Genome-wide maps of chromatin state (heterochromatin H3K9me2 or centromeric histone H3 variant CENP-A/Cnp1) in the meiotic progeny from the crossings of mhf2+ (cen1_inactive) × mhf2+ (cen1_active) and mhf2? (cen1_inactive) × mhf2+ (cen1_active)

We report the high-throughput profiling of histone modification (H3K9me2) or histone variant CNEP-A/Cnp1 in fission yeast Schizosaccharomyces pombe. By obtaining 1-10 ng immunoprecipitated DNA, we generated genome-wide H3K9me2 or CENP-A/Cnp1 maps of the meiotic progeny from the genetic crossings of mhf2+(cen1_inactive) × mhf2+ (cen1_active) and mhf2? (cen1_inactive) × mhf2+ (cen1_active) in fission yeast. We find that the endogenous Centromere 1 in mhf2+ is converted to the inactivated Centromere 1 by mhf2? through genetic crossing. Overall design: 8 meiotic progeny (8 viable spores from 2 intact tetrads) from the genetic crossing of mhf2+ (cen1_inactive) × mhf2+ (cen1_active); 14 meiotic progeny (4 viable spores from 1 intact tetrad and 10 viable spores from 2 incomplete tetrads) from the genetic crossing of mhf2? (cen1_inactive) × mhf2+ (cen1_active) were examined by anti-H3K9me2 ChIP-seq. 4 meiotic progeny (4 viable spores from 1 intact tetrad) from the genetic crossing of mhf2? (cen1_inactive) × mhf2+ (cen1_active) were examined by anti-CENP-A/Cnp1 ChIP-seq.

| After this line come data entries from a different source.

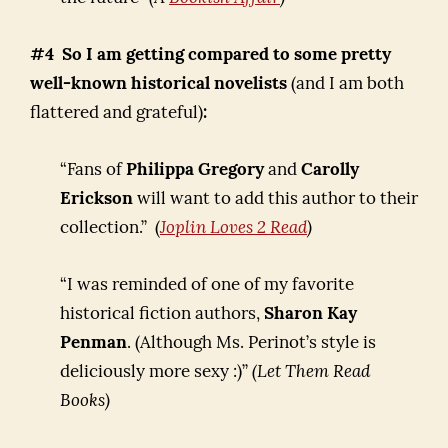
#4 So I am getting compared to some pretty
well-known historical novelists
(and I am both
flattered and grateful)
:
“Fans of
Philippa Gregory
and
Carolly
Erickson
will want to add this author to their
collection.” (
Joplin
Loves 2 Read
)
“I was reminded of one of my favorite
historical fiction authors,
Sharon Kay
Penman
. (Although Ms. Perinot’s style is
deliciously more sexy :)”
(Let Them Read
Books)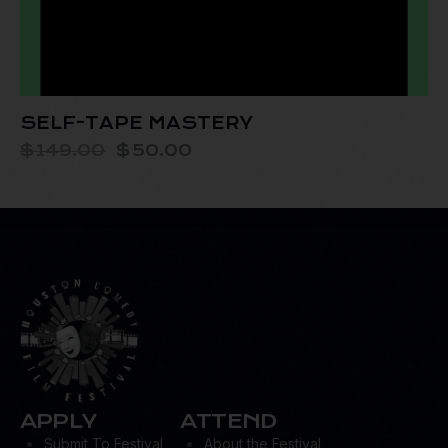
SELF-TAPE MASTERY
$
149.00
$
50.00
APPLY
ATTEND
Submit To Festival
About the Festival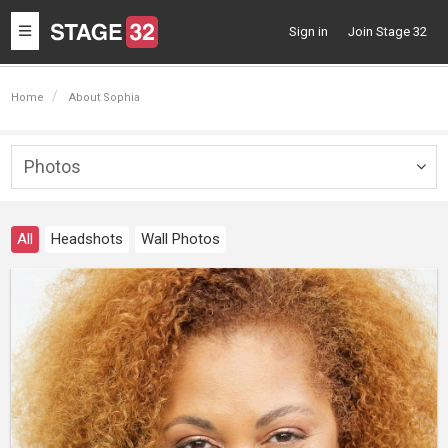
Toggle
Sign in
Join Stage 32
navigation
Home
About Sophia
Photos
Togg
navig
All
Headshots
Wall Photos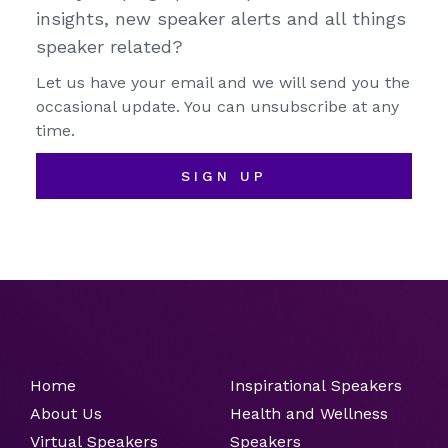
insights, new speaker alerts and all things
speaker related?
Let us have your email and we will send you the
occasional update. You can unsubscribe at any
time.
SIGN UP
Home
Inspirational Speakers
About Us
Health and Wellness
Virtual Speakers
Speakers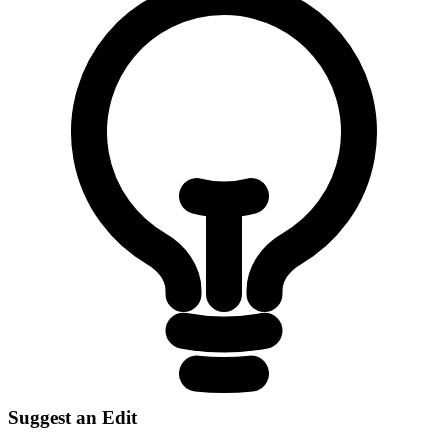
Suggest an Edit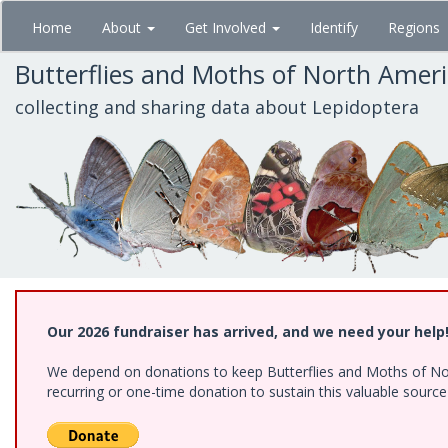
Skip
Home
About
Get Involved
Identify
Regions
to
main
Butterflies and Moths of North Amer
content
collecting and sharing data about Lepidoptera
Our 2026 fundraiser has arrived, and we need your help
We depend on donations to keep Butterflies and Moths of Nort
recurring or one-time donation to sustain this valuable sourc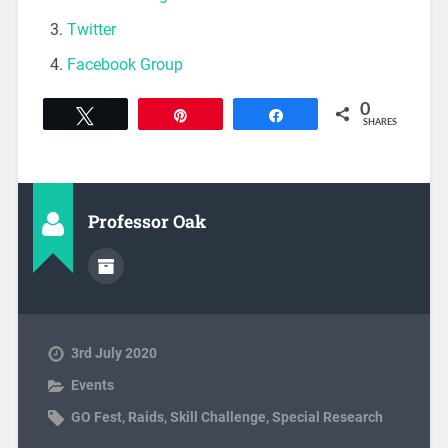
Twitter
Facebook Group
0
Tweet
Pin
Share
SHARES
Professor Oak
3rd July 2020
Events
GO Fest
,
Raids
,
Skill Challenge
,
Special Research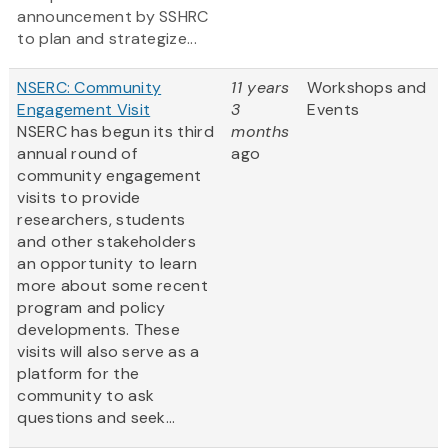
announcement by SSHRC
to plan and strategize...
NSERC: Community
11 years
Workshops and
Engagement Visit
3
Events
NSERC has begun its third
months
annual round of
ago
community engagement
visits to provide
researchers, students
and other stakeholders
an opportunity to learn
more about some recent
program and policy
developments. These
visits will also serve as a
platform for the
community to ask
questions and seek...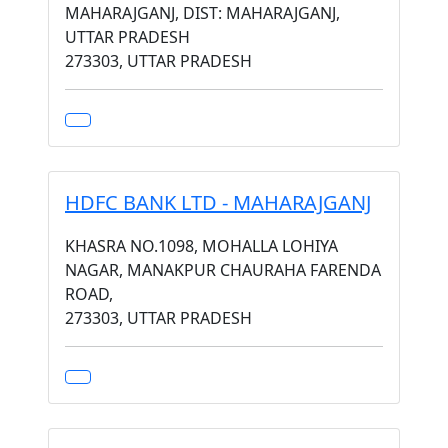
MAHARAJGANJ, DIST: MAHARAJGANJ,
UTTAR PRADESH
273303, UTTAR PRADESH
HDFC BANK LTD - MAHARAJGANJ
KHASRA NO.1098, MOHALLA LOHIYA
NAGAR, MANAKPUR CHAURAHA FARENDA
ROAD,
273303, UTTAR PRADESH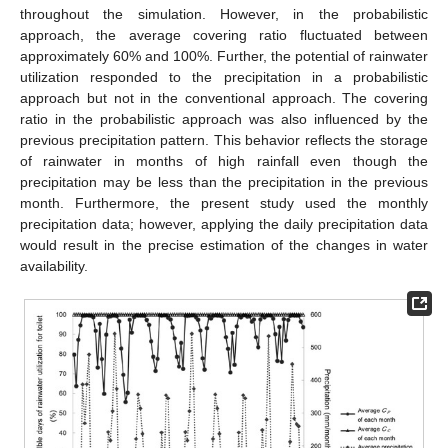
throughout the simulation. However, in the probabilistic
approach, the average covering ratio fluctuated between
approximately 60% and 100%. Further, the potential of rainwater
utilization responded to the precipitation in a probabilistic
approach but not in the conventional approach. The covering
ratio in the probabilistic approach was also influenced by the
previous precipitation pattern. This behavior reflects the storage
of rainwater in months of high rainfall even though the
precipitation may be less than the precipitation in the previous
month. Furthermore, the present study used the monthly
precipitation data; however, applying the daily precipitation data
would result in the precise estimation of the changes in water
availability.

本研究报道了粟酒裂殖酵母（Schizosaccharomyces pombe）中组蛋白修饰H3K9me2与组蛋白变体CENP-A/Cnp1的高通量谱分析。通过获取1~10 ng免疫沉淀DNA，我们对两组遗传杂交产生的减数分裂子代进行了全基因组H3K9me2或CENP-A/Cnp1图谱绘制：一组为mhf2+（cen1失活）× mhf2+（cen1活化），另一组为mhf2Δ（cen1失活）× mhf2+（cen1活化）。我们发现，通过遗传杂交，mhf2Δ可将mhf2+菌株中原生的着丝粒1转化为失活型着丝粒1。整体实验设计：针对遗传杂交组合mhf2+（cen1失活）× mhf2+（cen1活化），我们对其8株减数分裂子代（来自2个完整四分体的8个存活孢子）开展了抗H3K9me2染色质免疫沉淀测序（ChIP-seq）检测；针对遗传杂交组合mhf2Δ（cen1失活）× mhf2+（cen1活化），其中14株减数分裂子代（来自1个完整四分体的4个存活孢子与2个不完整四分体的10个存活孢子）接受了抗H3K9me2 ChIP-seq检测，另有4株减数分裂子代（来自1个完整四分体的4个存活孢子）接受了抗CENP-A/Cnp1 ChIP-seq检测。